→ **Source extract**:
Friends pitch in to help Oaxacan artisans

As the pandemic drags on, artisans continue to suffer, making do with less, finding other ways to make some money. But there have also been efforts to find other ways to sell products. Some of the more sophisticated have been spearheaded by organizations such as the Friends of Oaxacan Folk Art (FOFA) in New York.

The organization was founded in 2007 by knowledgable collectors of fine Oaxacan handcraft collectors, who are concerned the viability of these traditions now and in the future.

The organization works closely with most of the state’s best artisans, who have a voice in deciding the projects that FOFA pursues. They also work closely with the state’s museum of folk art, MEAPO, headed by world-renowned barro negro potter, Carlomagno Pedro.

Much of their work has been organizing fairs and handcraft competitions. They have a sophisticated website, but do not engage in the sale of handcrafts. But they will assist artisans in translation and making connections, especially in the United States.

This mission has shaped FOFA’s response to the pandemic and the crisis it has triggered for Oaxacan artisans.

Their first response was to create a grant program and online exhibit of pieces with a Covid theme. They worked to get in touch with as many of the 165 winners and runners-up from past competitions for young artisans, and 138 of them received grants to create pieces and get them professionally photographed.

The pieces were exhibited online, primarily in Instagram, an initiative headed by one of FOFA’s photographers with a PR background. Although FOFA did not do any more than show the pieces and provide contact information, most of the pieces sold, and about 30% received orders for additional pieces.

→ **Available data**:
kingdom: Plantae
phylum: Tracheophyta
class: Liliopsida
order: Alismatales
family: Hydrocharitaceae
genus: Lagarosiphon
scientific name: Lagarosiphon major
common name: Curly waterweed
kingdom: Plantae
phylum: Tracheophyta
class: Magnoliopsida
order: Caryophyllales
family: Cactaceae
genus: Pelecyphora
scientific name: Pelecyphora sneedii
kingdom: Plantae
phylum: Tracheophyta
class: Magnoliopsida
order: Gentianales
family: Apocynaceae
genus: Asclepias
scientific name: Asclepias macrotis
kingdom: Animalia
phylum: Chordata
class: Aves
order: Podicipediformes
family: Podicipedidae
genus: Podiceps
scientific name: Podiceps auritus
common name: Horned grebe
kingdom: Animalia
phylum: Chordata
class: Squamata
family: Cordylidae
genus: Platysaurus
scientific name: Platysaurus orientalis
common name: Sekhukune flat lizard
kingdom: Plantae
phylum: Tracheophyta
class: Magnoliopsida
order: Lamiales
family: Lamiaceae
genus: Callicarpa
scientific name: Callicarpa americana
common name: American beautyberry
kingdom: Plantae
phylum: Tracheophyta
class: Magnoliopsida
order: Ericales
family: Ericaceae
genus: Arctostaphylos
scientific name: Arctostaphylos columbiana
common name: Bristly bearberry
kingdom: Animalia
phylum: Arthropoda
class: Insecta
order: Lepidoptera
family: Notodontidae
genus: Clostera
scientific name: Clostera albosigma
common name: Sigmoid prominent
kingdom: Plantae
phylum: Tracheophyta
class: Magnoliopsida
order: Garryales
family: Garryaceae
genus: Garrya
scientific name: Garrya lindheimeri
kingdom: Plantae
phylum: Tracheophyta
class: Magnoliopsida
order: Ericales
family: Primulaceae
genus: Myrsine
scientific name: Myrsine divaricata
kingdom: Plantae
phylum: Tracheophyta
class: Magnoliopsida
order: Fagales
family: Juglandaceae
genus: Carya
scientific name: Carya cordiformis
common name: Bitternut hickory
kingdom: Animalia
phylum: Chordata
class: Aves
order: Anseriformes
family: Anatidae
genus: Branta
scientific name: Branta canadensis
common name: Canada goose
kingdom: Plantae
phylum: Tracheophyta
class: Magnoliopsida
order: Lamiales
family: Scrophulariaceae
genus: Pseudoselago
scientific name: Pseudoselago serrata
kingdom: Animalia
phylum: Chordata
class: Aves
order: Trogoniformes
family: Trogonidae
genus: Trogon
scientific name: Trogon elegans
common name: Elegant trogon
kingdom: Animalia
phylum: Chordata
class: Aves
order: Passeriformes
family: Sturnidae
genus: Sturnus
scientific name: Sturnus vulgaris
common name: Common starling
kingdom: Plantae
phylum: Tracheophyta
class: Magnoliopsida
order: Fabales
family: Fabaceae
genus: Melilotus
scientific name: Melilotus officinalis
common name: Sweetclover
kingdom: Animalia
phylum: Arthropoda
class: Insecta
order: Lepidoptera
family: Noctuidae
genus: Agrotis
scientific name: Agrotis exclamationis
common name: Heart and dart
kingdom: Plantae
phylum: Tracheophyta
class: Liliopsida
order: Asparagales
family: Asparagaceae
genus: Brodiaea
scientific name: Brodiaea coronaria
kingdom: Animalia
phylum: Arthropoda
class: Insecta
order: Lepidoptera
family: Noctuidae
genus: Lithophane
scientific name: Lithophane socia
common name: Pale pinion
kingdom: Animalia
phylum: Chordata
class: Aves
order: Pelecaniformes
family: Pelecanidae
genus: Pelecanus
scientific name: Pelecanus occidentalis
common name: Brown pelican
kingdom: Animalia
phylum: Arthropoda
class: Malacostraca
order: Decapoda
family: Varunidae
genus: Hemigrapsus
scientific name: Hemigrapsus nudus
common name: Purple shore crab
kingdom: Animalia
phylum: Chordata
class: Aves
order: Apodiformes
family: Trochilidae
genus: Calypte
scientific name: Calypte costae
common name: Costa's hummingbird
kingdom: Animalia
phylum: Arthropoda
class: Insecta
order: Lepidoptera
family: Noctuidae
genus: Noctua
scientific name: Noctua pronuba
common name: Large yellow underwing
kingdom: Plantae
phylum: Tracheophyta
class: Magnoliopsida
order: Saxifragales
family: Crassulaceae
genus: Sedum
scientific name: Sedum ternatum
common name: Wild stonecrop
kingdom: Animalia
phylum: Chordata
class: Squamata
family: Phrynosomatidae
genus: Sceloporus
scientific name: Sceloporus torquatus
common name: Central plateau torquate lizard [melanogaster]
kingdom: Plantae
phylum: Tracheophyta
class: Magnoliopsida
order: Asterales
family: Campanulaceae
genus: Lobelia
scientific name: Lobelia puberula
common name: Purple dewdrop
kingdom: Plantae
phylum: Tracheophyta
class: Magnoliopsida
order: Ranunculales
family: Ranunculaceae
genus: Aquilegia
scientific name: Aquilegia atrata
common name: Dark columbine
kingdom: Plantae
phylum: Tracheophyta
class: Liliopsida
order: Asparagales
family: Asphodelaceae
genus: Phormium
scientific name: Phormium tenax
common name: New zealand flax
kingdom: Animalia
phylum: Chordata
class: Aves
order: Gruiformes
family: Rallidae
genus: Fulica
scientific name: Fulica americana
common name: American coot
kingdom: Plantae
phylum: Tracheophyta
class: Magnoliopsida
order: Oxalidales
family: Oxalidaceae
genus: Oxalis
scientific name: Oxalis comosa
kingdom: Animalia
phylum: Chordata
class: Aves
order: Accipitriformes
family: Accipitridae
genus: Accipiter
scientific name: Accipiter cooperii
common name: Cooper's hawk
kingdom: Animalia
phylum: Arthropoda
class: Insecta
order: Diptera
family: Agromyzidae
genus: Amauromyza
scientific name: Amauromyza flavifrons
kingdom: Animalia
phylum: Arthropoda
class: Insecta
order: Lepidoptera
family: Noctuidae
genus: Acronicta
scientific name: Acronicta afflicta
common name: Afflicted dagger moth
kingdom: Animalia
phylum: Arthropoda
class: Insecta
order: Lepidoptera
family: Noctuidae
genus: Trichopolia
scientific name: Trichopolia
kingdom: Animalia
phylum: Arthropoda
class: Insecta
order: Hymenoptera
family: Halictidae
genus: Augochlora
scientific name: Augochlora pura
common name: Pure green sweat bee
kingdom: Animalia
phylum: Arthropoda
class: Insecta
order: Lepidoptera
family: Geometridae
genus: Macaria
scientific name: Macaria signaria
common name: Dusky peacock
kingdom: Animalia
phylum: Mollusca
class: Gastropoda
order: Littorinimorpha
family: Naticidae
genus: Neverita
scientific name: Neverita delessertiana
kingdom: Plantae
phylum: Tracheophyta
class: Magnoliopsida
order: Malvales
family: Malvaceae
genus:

→ **Exercise**: In the article on Oaxacan artisans, how many past competition winners and runners-up received grants to create pieces with a Covid theme?

→ **Task solution**: 138 of them received grants.